TEXTO DE REFERENCIA.
----
No utilizar anteojos de sol en días nublados puede causar daños irreversibles a la vista

Los rayos UV son igual de dañinos en otoño e invierno:

Durante los meses más fríos del año, la radiación ultravioleta se hace menos evidente y, por ende, más peligrosa.

Muchas personas suelen creer que durante los meses más fríos y días nublados, no es necesario utilizar bloqueador solar y lo mismo ocurre con los anteojos de sol. Sin embargo, a pesar de no ser perceptible para nosotros, los rayos UV están igualmente presentes y pueden ser aún más dañinos en esta época del año.

“A pesar que en días nublados la intensidad de los rayos UV no es la misma, no debemos descuidarnos, especialmente por la posición del sol más baja en el horizonte. Durante los meses de otoño e invierno los ojos se ven expuestos a una mayor radiación ultravioleta por la situación del sol y, al contrario de lo que pensamos, hay que protegerlos más”, explica José Pablo Pérez, experto óptico de Rodenstock.

Sobre este punto, el profesional explica que los efectos más nocivos de la radiación ultravioleta se producen en la retina de los ojos y, pese a que este órgano tiene barreras naturales para filtrar la luz, estas no son suficientes para protegerse de los altos niveles de radiación.

“En días nublados se tiende a pensar que no es necesario un anteojo con protección. Esto es un error, ya que es muy importante usar lentes que tengan filtro UV y comprados en lugares confiables”, comenta el especialista de la firma alemana fabricante de anteojos de sol y lentes ópticos.

Y agrega: “El problema de los productos que se venden en la calle, por ejemplo, es que es muy difícil realizar un control de calidad certero. De no tenerla, podrían  provocar daños aún más graves. Uno de ellos puede ser la dilatación de la pupila, lo que provoca una exposición mayor de los ojos a los rayos de sol”.
----
CONTENIDO DE DATOS.
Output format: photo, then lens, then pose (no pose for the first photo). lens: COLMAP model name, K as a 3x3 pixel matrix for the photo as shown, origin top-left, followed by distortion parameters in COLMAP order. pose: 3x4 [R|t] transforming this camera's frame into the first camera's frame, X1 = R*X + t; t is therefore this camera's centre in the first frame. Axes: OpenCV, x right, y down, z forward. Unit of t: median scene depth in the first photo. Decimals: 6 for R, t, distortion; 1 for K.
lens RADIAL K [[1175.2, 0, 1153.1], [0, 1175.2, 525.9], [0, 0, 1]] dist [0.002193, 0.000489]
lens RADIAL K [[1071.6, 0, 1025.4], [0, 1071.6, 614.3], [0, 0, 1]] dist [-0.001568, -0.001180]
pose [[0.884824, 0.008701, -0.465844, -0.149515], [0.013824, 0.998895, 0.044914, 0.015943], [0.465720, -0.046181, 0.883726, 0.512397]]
----
INSTRUCCIONES.
[1] Responde según el artículo sobre los anteojos de sol:
(a) ¿En qué parte de los ojos se producen los efectos más nocivos de la radiación ultravioleta?
(b) ¿De qué empresa es experto óptico José Pablo Pérez?
(c) ¿Qué daño pueden provocar los anteojos sin control de calidad, según el especialista?
[2] En el artículo sobre los anteojos de sol, cambia "bloqueador solar" por "protector solar" en el fragmento que empieza en "Muchas personas suelen" y termina en "época del año.".

RESPUESTAS.
[1]
(a) En la retina.
(b) De Rodenstock.
(c) La dilatación de la pupila, que provoca una exposición mayor de los ojos a los rayos de sol.

[2]
Muchas personas suelen creer que durante los meses más fríos y días nublados, no es necesario utilizar protector solar y lo mismo ocurre con los anteojos de sol. Sin embargo, a pesar de no ser perceptible para nosotros, los rayos UV están igualmente presentes y pueden ser aún más dañinos en esta época del año.